Awareness of the extent and degree of the existing slagging and fouling conditions throughout the boiler
is critical to achieving unit reliability and availability. However, boiler surface cleanliness has traditionally been one of the most difficult operating variables to quantify. Typical indications of surface fouling appear to the operator indirectly in the form of steam temperatures, spray attemperation flows and draft losses (gas resistance). In some cases, experienced operators who are familiar with the operating characteristics of a unit can make judgments on slagging and fouling conditions based on operating conditions, but these secondary indications can be misleading. For example, the furnace can be slagged, causing undesirably high flue gas temperatures entering the convection surface. However, the steam temperatures and spray attemperation may be normal if the convection surfaces are also fouled.

Another indication of surface cleanliness is draft loss. By watching draft loss across a bank, an alert operator can determine that sootblowing is probably required. Usually, however, by the time a change in draft loss is detected across widely spaced pendant sections, the banks are already bridged and it may be too late for effective removal of the slag by the sootblowers.

Visual observation is frequently used to further quantify cleanliness conditions. In many instances,
however, access is limited and subjective evaluations can leave considerable room for error. Advanced methods have been developed to overcome these shortcomings and to improve upon traditional time-based sootblowing control.

Computer-based performance monitoring systems can provide a direct and quantitative assessment of furnace and convective surface cleanliness. B&W’s Heat Transfer Manager® program is based on the heat transfer analysis software that has been developed over many years for boiler design and validated by extensive empirical data.
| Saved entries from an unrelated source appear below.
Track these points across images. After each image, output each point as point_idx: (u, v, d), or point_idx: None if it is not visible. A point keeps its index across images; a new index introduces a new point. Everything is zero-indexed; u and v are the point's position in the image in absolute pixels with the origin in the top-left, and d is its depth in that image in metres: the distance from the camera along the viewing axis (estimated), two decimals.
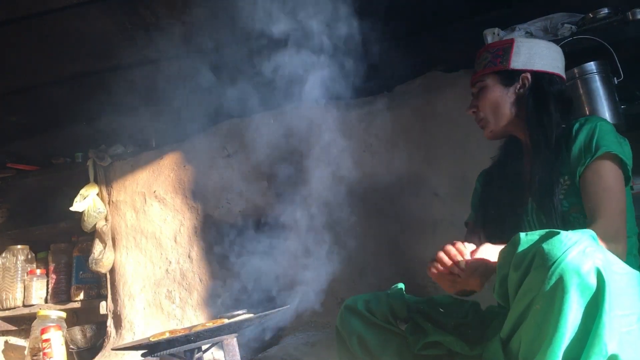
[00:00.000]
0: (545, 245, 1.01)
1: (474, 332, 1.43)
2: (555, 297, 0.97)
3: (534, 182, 1.46)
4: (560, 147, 1.44)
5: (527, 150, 1.56)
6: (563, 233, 1.02)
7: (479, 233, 1.64)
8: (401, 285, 1.63)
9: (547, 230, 1.06)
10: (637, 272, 1.02)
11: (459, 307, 1.54)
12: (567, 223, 1.39)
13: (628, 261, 1.37)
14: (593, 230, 1.25)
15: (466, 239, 1.66)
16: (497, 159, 1.69)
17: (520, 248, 1.07)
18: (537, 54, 1.53)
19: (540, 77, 1.52)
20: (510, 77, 1.54)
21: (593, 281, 0.96)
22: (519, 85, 1.53)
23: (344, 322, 1.52)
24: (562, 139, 1.45)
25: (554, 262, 0.98)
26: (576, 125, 1.43)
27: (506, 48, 1.54)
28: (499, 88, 1.54)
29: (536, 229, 1.45)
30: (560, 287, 0.97)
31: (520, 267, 1.05)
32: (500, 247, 1.26)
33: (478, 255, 1.27)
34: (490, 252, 1.27)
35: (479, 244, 1.50)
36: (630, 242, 1.42)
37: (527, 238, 1.07)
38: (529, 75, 1.53)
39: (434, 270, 1.31)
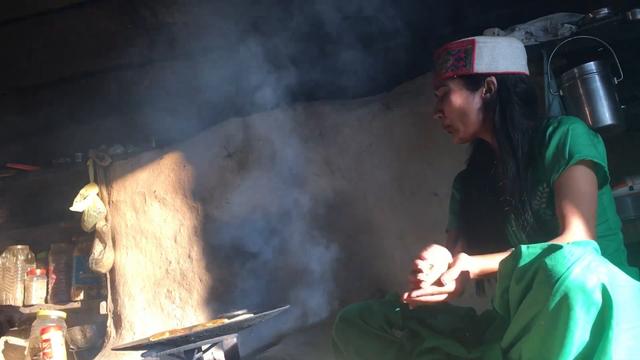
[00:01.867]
0: (548, 261, 1.00)
1: (471, 335, 1.42)
2: (560, 315, 0.96)
3: (507, 197, 1.44)
4: (534, 155, 1.41)
5: (498, 157, 1.51)
6: (566, 247, 1.00)
7: (461, 240, 1.61)
8: (395, 293, 1.62)
9: (550, 244, 1.04)
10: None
11: (454, 312, 1.53)
12: (553, 231, 1.36)
13: (616, 256, 1.38)
14: (564, 237, 1.26)
15: (447, 246, 1.65)
16: (469, 162, 1.66)
17: (522, 262, 1.05)
18: (500, 54, 1.48)
19: (505, 79, 1.48)
20: (475, 81, 1.49)
21: (598, 297, 0.95)
22: (484, 90, 1.49)
23: (339, 333, 1.49)
24: (535, 143, 1.42)
25: (558, 279, 0.96)
26: (549, 129, 1.40)
27: (468, 50, 1.49)
28: (464, 94, 1.50)
29: (521, 239, 1.45)
30: (564, 305, 0.95)
31: (522, 280, 1.04)
32: (476, 258, 1.26)
33: (457, 266, 1.23)
34: (467, 263, 1.25)
35: (460, 251, 1.49)
36: (617, 238, 1.42)
37: (528, 251, 1.06)
38: (494, 79, 1.48)
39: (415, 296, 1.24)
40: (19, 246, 3.37)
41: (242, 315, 2.01)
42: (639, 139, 2.41)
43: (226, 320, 1.93)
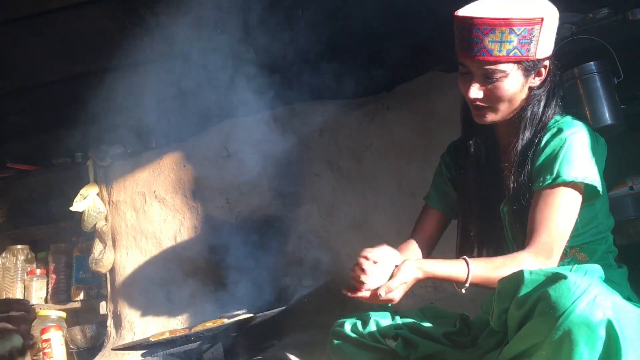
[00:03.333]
0: (552, 292, 0.97)
1: (464, 339, 1.42)
2: (563, 350, 0.95)
3: (511, 198, 1.38)
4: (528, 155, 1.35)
5: (506, 147, 1.43)
6: (571, 278, 0.98)
7: (435, 216, 1.61)
8: None
9: (554, 271, 1.02)
10: None
11: (447, 317, 1.52)
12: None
13: (604, 258, 1.37)
14: (524, 253, 1.24)
15: (419, 219, 1.66)
16: (467, 142, 1.51)
17: (524, 290, 1.03)
18: (554, 32, 1.31)
19: (552, 65, 1.36)
20: (533, 67, 1.31)
21: (603, 333, 0.93)
22: (534, 75, 1.33)
23: (333, 349, 1.48)
24: (533, 142, 1.36)
25: (562, 313, 0.94)
26: (547, 135, 1.33)
27: (534, 30, 1.25)
28: (520, 80, 1.31)
29: (509, 236, 1.42)
30: (568, 341, 0.94)
31: (523, 307, 1.03)
32: (422, 264, 1.25)
33: (398, 278, 1.24)
34: (410, 271, 1.25)
35: (433, 230, 1.57)
36: (606, 240, 1.39)
37: (531, 277, 1.04)
38: (548, 65, 1.34)
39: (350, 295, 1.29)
40: (19, 246, 3.37)
41: (242, 315, 2.02)
42: (639, 139, 2.41)
43: (226, 320, 1.94)
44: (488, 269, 1.25)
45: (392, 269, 1.27)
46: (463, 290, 1.26)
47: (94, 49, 2.74)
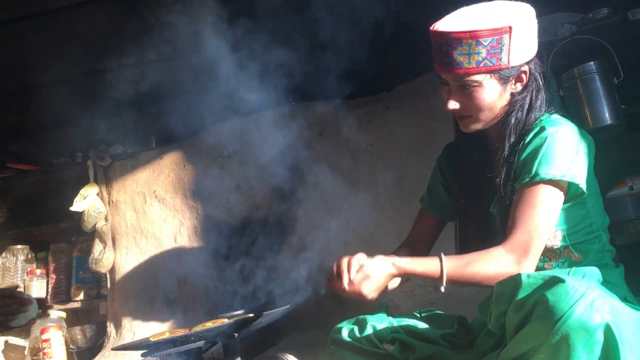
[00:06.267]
0: (549, 295, 0.97)
1: (462, 341, 1.42)
2: (560, 355, 0.95)
3: (500, 198, 1.39)
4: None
5: (496, 151, 1.43)
6: (569, 282, 0.98)
7: (430, 219, 1.64)
8: (384, 304, 1.61)
9: (552, 275, 1.02)
10: None
11: (445, 319, 1.52)
12: None
13: (600, 257, 1.37)
14: (503, 247, 1.25)
15: (415, 221, 1.69)
16: (460, 146, 1.55)
17: (522, 293, 1.03)
18: (532, 36, 1.31)
19: (533, 68, 1.36)
20: (509, 74, 1.31)
21: (601, 337, 0.93)
22: (515, 81, 1.34)
23: (332, 354, 1.48)
24: (518, 141, 1.37)
25: (560, 317, 0.94)
26: (531, 134, 1.33)
27: (503, 39, 1.24)
28: (497, 89, 1.32)
29: (499, 234, 1.43)
30: (565, 345, 0.94)
31: (520, 310, 1.03)
32: (395, 261, 1.27)
33: (363, 271, 1.27)
34: (381, 265, 1.28)
35: (428, 233, 1.59)
36: (600, 239, 1.39)
37: (529, 281, 1.04)
38: (527, 69, 1.33)
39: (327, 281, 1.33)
40: (19, 246, 3.37)
41: (242, 315, 2.02)
42: (639, 139, 2.41)
43: (226, 320, 1.94)
44: (461, 264, 1.26)
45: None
46: (442, 289, 1.26)
47: (94, 49, 2.74)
The Heat Transfer Manager program is configured on a boiler-specific basis, taking into account the arrangement of the furnace and all convective surfaces. Measurements of temperatures, pressures, flows, and gas analysis data are used to perform heat transfer analysis in the furnace and convective section of the boiler on a bank by bank basis.
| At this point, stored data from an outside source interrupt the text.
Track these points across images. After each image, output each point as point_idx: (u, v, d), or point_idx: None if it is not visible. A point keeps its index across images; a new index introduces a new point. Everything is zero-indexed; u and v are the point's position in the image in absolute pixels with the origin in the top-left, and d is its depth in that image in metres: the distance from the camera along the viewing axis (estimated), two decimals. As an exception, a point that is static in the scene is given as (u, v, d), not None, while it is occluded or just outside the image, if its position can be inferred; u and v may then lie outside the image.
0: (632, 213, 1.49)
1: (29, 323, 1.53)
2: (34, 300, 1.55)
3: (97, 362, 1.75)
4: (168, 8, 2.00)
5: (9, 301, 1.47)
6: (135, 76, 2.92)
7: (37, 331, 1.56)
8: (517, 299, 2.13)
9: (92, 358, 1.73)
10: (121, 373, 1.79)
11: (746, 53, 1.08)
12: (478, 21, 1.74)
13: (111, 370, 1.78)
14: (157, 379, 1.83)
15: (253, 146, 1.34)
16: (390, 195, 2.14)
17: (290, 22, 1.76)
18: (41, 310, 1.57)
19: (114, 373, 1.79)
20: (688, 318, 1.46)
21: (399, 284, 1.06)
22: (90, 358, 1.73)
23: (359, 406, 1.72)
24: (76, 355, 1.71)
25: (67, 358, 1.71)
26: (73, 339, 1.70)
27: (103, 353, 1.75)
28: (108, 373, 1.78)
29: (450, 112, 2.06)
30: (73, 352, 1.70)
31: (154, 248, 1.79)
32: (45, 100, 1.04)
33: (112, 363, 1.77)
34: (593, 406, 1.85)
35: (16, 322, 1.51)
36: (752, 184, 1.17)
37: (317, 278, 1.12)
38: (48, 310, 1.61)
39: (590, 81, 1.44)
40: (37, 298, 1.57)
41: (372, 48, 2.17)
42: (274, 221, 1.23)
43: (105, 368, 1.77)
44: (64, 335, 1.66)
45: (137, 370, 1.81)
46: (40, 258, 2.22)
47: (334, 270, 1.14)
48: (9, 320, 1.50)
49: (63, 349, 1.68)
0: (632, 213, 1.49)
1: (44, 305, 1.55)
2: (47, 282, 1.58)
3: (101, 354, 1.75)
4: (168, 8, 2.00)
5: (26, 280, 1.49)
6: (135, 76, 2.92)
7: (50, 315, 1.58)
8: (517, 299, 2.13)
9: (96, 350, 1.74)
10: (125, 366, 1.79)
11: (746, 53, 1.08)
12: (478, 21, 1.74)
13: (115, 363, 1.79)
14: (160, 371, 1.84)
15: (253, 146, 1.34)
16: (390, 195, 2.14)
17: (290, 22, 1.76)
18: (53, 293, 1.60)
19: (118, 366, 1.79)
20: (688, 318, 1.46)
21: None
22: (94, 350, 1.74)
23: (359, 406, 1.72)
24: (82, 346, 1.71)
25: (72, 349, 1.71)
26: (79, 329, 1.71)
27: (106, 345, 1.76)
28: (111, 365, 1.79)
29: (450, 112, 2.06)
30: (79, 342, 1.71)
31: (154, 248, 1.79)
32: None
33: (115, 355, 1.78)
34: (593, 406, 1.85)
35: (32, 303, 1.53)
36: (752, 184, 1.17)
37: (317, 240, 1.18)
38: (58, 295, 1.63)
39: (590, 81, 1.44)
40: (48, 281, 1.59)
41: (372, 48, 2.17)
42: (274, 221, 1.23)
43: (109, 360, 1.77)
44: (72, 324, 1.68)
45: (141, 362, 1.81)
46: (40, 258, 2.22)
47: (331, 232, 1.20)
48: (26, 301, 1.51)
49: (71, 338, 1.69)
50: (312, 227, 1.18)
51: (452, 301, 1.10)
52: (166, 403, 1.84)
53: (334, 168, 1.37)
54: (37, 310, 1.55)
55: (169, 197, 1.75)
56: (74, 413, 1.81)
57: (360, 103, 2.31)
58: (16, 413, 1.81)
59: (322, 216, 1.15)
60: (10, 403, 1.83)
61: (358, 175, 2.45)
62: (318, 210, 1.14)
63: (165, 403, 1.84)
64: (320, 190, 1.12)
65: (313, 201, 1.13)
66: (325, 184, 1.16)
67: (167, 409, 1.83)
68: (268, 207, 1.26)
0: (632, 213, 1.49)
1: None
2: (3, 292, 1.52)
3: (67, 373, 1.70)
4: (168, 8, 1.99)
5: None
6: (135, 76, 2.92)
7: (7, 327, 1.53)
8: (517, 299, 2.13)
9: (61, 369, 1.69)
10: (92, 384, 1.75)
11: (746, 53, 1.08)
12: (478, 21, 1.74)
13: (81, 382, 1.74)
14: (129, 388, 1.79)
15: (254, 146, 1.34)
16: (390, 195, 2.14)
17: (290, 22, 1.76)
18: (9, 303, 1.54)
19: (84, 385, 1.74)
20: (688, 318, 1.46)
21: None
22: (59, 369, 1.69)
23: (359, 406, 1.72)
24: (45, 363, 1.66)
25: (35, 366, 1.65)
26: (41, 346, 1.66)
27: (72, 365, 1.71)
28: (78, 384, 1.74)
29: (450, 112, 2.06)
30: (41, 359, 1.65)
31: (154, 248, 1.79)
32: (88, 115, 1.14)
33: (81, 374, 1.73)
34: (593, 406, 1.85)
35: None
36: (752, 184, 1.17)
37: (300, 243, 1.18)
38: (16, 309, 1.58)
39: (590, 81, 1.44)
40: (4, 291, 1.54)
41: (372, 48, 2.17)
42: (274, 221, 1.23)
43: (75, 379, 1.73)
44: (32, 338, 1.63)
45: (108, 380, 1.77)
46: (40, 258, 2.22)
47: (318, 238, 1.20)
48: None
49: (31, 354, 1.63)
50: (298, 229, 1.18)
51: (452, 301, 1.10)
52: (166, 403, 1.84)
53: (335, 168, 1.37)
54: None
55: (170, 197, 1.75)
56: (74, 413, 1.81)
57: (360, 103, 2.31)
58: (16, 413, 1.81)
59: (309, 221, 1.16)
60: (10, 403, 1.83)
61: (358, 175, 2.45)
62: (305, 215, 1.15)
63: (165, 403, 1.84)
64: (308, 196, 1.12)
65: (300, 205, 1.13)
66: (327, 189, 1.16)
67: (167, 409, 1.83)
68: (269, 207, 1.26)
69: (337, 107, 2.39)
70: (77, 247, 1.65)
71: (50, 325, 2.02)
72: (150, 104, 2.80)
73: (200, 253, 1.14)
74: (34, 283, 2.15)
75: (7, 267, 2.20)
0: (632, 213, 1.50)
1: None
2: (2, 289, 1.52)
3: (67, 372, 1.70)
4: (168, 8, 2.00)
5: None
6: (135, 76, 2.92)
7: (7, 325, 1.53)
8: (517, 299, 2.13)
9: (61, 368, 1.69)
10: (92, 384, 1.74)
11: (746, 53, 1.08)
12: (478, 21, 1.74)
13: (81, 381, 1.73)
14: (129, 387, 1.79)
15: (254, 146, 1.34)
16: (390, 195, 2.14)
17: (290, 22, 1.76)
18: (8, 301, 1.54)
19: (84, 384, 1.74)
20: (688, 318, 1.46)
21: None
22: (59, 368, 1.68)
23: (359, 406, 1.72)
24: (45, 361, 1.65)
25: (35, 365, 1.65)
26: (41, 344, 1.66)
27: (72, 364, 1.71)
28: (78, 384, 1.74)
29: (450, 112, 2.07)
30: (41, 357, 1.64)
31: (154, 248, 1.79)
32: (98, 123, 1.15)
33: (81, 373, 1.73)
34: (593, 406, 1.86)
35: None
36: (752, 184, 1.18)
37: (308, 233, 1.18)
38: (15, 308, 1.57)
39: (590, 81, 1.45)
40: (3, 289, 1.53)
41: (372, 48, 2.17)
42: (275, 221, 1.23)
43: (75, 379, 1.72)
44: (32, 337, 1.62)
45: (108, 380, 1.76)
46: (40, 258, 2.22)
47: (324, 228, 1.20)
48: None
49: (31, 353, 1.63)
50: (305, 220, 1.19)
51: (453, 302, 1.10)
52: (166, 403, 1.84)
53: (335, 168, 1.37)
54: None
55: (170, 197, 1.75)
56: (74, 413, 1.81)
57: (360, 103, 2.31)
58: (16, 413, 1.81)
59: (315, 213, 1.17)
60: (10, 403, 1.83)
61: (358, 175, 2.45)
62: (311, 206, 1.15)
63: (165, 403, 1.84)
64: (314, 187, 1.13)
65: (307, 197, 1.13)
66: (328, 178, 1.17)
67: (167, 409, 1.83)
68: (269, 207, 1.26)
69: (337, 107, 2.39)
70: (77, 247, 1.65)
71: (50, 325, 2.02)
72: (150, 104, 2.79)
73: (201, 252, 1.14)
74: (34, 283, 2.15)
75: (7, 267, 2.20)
Advanced intelligent sootblowing systems have also been developed to combine this real-time assessment of furnace and convective surface cleanliness with closed loop control of the cleaning equipment. B&W’s Titanium® boiler cleaning control system automatically determines where and when sootblowing should occur in the furnace and convection pass. The system uses real-time cleanliness data from the Heat Transfer Manager program in an expert decision-making structure that dictates when blowers should be cycled.

Intelligent systems detect problem areas early in their development, so that selective sootblowing can be directed at a specific problem area and ash cleaning equipment is operated based on need. Intelligent sootblowing systems can optimize blowing medium use and improve performance while reducing tube damage and providing consistency to boiler operations.

Recently, more attention has been placed on proper management of the boiler furnace. Mismanagement of the furnace cleaning can lead to higher fouling and slagging rates in the convection pass. In practice, the most effective means of controlling furnace cleanliness is to track its actual performance compared to its expected performance. Furnace cleaning should only occur when furnace performance is sufficiently degraded. The Titanium system has proven effective with this philosophy
when controlling traditional wall blowers (using air or steam) and waterlances.